__Supplied records__:
—————

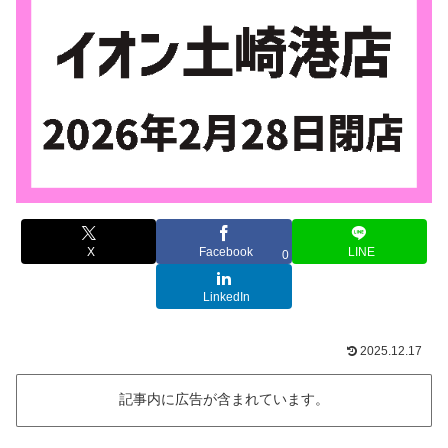
X
Facebook
LINE
0
LinkedIn
2025.12.17
記事内に広告が含まれています。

—————

__Task instructions__:
All of the entries above are to be restated word for word, minus the images.

__Answer box__:
X
Facebook
LINE
0
LinkedIn
2025.12.17
記事内に広告が含まれています。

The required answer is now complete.